Un projet artistique abandonné à la désolation reprenait
du même coup un sens nouveau. La population était impliquée
activement dans le processus de réalisation. Derrière une
telle démarche se cachait une conception d'un art qui ne propose
pas d'oeuvres terminées, mais dont le thème central est bien
le questionnement. Les travaux réalisés dans des lieux publics
à partir de 1986 présentent ainsi une étroite filiation
avec les premières actions de rue organisées par l'artiste
à partir de 1968.
-
- Ainsi notre exposition jettera t-elle un regard rétrospectif
sur la période des débuts, relativement peu connue. A l'époque,
la motivation de base s'apparentait à une méfiance fondamentale
envers l'art et le rôle qui lui était assigné, et qu'il
continuait d'endosser sans se remettre en cause. Cette attitude contestataire
se manifesta d'abord par toute une série d'interventions de rue
qui faisaient suite aux événements parisiens de mai 1968.

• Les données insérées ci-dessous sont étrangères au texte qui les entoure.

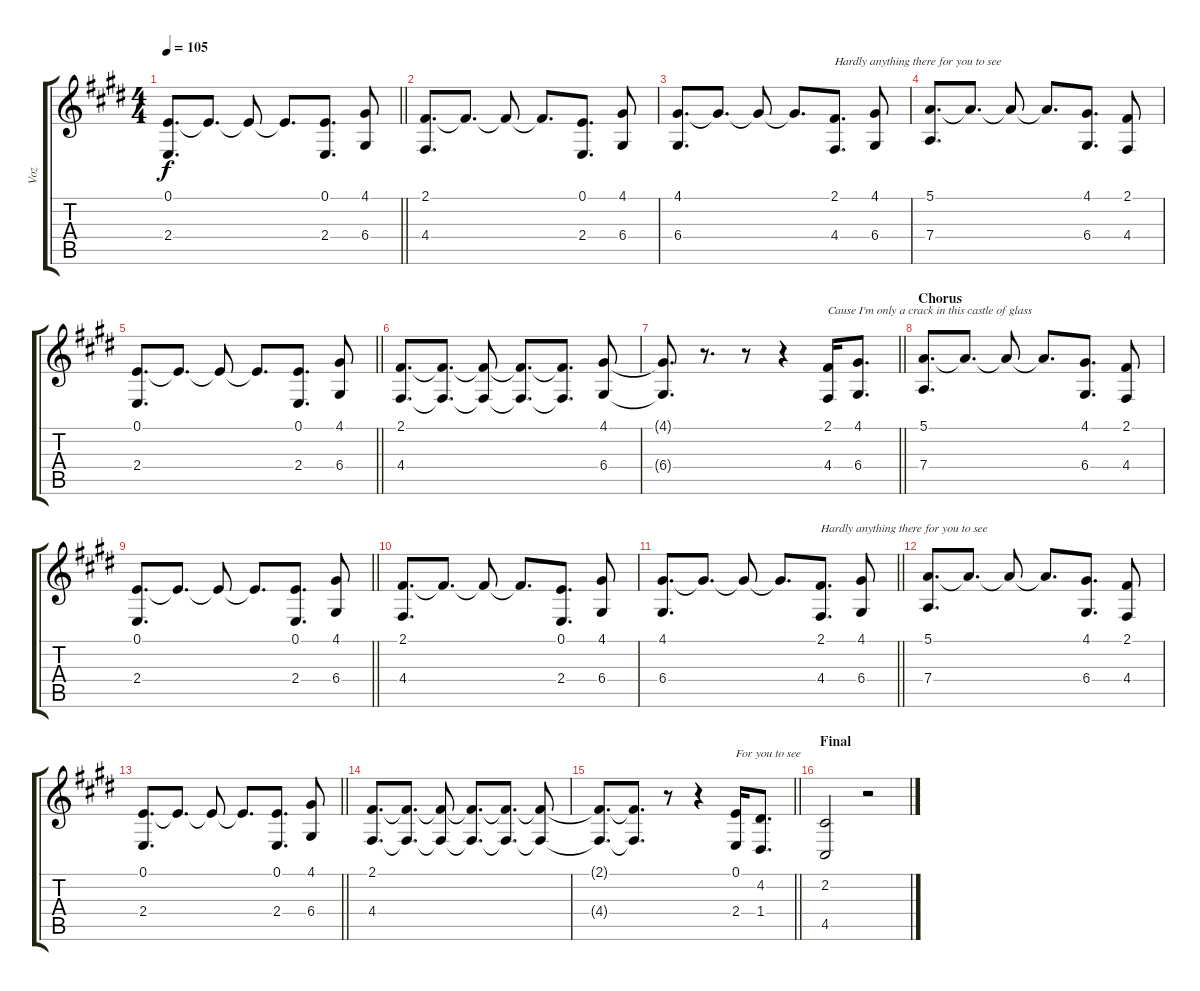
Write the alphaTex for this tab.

Elle trouva ensuite une expression plus codée dans la première
oeuvre majeure, à savoir les 88 éléments qui composent
The French WaII (1968 à 1975), dont l'argumentation se déploie
avec virtuosité sur trois plans artistiques: par des textes, des
photos et des objets. The French Wall devint ainsi une sorte de
journal mural de l'artiste dépourvu de tout message idéologique.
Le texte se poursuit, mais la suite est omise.